Erythros = Red, Cyton = cell Non-nucleated, biconcave, 7.4 um in diameter, 2 um thickness, volume is 90 um3, each RBC contains 30 ug of Hb. Avg normal RBC in Male = 5.0 - 5.5 millions and in Female = 4.5 5.0 millions, in Infant = 6.7 millions and in Feotus = 7.8 millions per cc. RBC develops in Red bone marrow of large bones hence named as Erythropoietic Organs. Life span of a RBC is about 120 days. Spleen is considered the graveyard of RBC. Abnormal rise in the total count of RBC is called polycythemia. Smallest RBC is found in Traguls (Musk Deer). Largest RBC is found in Amphiuma. Functions
Transport of respiratory gases (O2 and CO2) Hb is an excellent acid base buffer, which maintains the pH of blood.

Blood platelets
Oval to spherical in shape, 2 3 u in diameter. Nucleus is absent, no. of platelets / cmm of blood ranges from 200,000 450, 000. These are produced by the mega-karyocytes in the bone marrow and are destroyed in the spleen. These initiate blood coagulation and repair capillary endothelium.

Blood Groups
Discovered by Landsteiner. Human Blood contains certain specific substances called Antigens and Antibodies. On the basis of these, human blood can be distinguished into blood group A, B, AB and O. AB blood group is considered the universal recipient and blood group O is the universal donor. On the basis of Rh antigen blood can be distinguished into Rh+ and Rh- blood groups.

Principal Arteries
The L. Ventricle pumps oxygenated blood into a 3 cm thick vessel, called AORTA. The pulmonary aorta carries the blood from R. Ventricle to Lungs Following arteries arise from the aorta:
1). Coronary Artery to Heart wall. 2). Brachiocephalic to Head and Fore Arms. 3). Phrenic to Diaphragm. 4). Coeliac to Alimentary Canal
Gastric to Stomach Common Hepatic to Liver Splenic to Spleen

5). Renal Artery to Kidney 6). Genital Artery to Male and Female Gonads 7). Common Iliac to Hind limb

Principal Veins
The blood for anterior parts of the body is brought into SVC (superior vena cava) Similarly blood from posterior part of the body is received by PVC (posterior vena cava) or IVC (inferior vena cava) Renal vein receives blood from kidneys and carries it to IVC.

Hepatic Portal System

Portal System is a part of various system in which vein divides twice into capillaries before they join posterior or anterior vena cava. Hepatic portal system collects the nutrients from intestine by means of capillaries.
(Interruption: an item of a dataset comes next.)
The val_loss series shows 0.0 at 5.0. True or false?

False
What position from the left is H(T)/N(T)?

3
Excess amount of nutrients are removed by liver, capillaries rejoin and form veins, which open into inferior vena cava.

Blood Clotting
Coagulation of blood occurs when blood oozes out from injured or cut blood vessels. Thrombokinase or thromboplastin enzyme released by blood platelets initiates the process of blood clotting. Prothrombin in the blood is present as inactive globulin. It is activated to from thrombin before coagulation of blood takes place. Coagulation initiating substances known as thromboplastins are released from clumped platelets and damaged tissues into blood. Thromoplastins speed up the formation of enzyme prothrombinase. These enzyme acts upon prothrombin and hydrolyzes it to thrombin to start the process of coagulation. Ca++ ions accelerate the thrombin formation and activate it for coagulation. After clotting of blood the transparent fluid left is know as serum. Average clotting time ranges from 3 - 5 minutes.
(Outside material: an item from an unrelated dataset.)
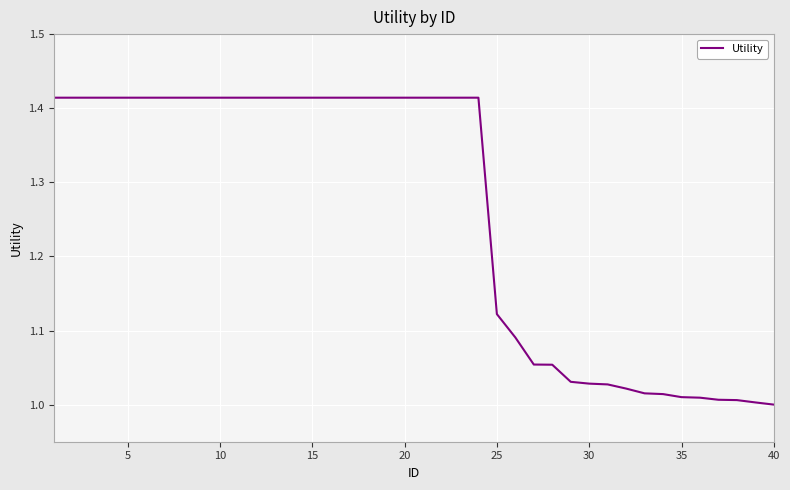

Does the chart have visible grid lines?

Yes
Heparin: It is an anticoagulant present in blood prevents activation of Prothrombin. Antithrombin: It is present in blood inhibits thrombin, if formed in blood. These factors check the coagulation of blood inside blood vessels, so blood usually does not coagulates during normal circulation. In human beings suffering from hemophilia clotting is delayed or fails.